Stephen O’Brien, responsable de la coordination de l’aide d’urgence de l’ONU, a demandé une « enquête immédiate, impartiale et indépendante ».

Le président du Comité international de la Croix-Rouge (CICR), Peter Maurer, a dénoncé mardi « une violation flagrante du droit international humanitaire, qui est totalement inacceptable ».

L’ONU suspend ses convois humanitaires

L’ONU a suspendu mardi tous ses convois humanitaires en Syrie en attendant une nouvelle évaluation de la situation sécuritaire.

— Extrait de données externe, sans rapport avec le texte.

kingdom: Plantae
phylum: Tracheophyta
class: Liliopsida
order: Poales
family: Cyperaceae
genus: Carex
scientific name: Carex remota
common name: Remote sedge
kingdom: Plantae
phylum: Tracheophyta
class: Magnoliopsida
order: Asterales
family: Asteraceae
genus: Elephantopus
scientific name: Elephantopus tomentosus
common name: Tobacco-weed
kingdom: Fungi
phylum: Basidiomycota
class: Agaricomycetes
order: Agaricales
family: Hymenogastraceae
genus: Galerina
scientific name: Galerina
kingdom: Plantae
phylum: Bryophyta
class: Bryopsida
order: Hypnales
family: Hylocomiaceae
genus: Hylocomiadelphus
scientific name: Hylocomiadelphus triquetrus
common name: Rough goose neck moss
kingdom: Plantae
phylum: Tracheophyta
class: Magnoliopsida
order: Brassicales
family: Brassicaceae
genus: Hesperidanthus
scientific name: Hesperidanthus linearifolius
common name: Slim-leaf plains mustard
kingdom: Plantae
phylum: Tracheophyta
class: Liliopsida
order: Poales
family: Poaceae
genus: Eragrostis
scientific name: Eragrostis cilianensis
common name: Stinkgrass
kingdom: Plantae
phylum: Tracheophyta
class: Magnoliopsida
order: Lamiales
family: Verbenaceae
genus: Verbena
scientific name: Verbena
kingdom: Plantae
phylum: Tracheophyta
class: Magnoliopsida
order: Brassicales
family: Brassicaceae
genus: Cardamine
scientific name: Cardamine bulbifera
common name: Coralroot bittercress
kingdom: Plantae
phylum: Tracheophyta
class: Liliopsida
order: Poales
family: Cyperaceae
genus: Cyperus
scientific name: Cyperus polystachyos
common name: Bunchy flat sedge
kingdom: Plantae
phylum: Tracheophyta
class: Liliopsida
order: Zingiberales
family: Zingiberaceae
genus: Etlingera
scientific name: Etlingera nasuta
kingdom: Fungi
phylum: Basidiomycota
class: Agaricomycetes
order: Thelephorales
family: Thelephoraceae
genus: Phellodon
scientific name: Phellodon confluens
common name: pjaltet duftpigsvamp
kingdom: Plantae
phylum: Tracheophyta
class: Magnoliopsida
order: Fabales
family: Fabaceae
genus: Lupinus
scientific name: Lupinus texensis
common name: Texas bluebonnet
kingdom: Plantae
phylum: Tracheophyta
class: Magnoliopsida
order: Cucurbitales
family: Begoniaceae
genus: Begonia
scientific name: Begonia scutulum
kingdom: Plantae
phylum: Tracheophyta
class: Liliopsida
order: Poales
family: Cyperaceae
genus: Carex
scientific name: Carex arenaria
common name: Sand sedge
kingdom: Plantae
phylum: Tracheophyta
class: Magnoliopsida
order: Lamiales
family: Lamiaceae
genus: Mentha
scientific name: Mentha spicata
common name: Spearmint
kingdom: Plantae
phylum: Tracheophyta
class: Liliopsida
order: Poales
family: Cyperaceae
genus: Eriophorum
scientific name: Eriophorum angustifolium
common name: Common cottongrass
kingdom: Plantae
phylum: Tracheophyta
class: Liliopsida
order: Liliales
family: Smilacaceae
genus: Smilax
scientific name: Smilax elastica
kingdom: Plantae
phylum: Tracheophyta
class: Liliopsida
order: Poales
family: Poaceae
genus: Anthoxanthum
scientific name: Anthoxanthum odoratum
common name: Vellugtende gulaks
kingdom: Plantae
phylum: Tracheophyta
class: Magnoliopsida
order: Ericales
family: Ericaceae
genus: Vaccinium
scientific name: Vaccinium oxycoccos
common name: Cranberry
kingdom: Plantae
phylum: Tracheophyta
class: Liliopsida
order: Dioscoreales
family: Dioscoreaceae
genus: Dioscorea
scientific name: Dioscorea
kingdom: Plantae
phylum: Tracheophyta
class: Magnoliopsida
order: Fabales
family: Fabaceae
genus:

Contrairement aux Nations unies, la Croix-Rouge assure qu’elle ne va pas geler ses activités de distribution d’aide en Syrie.

Le Programme alimentaire mondial (PAM) a acheminé mardi de l’aide, comme il était prévu, par largage aérien aux habitants de Deir Ezzor (est), encerclés par le groupe jihadiste État islamique.

Les camions qui doivent transporter de l’aide de l’ONU pour les quartiers rebelles à l’est d’Alep se trouvaient mardi toujours dans une « zone tampon » entre la Turquie et la Syrie, selon le porte-parole d’Ocha.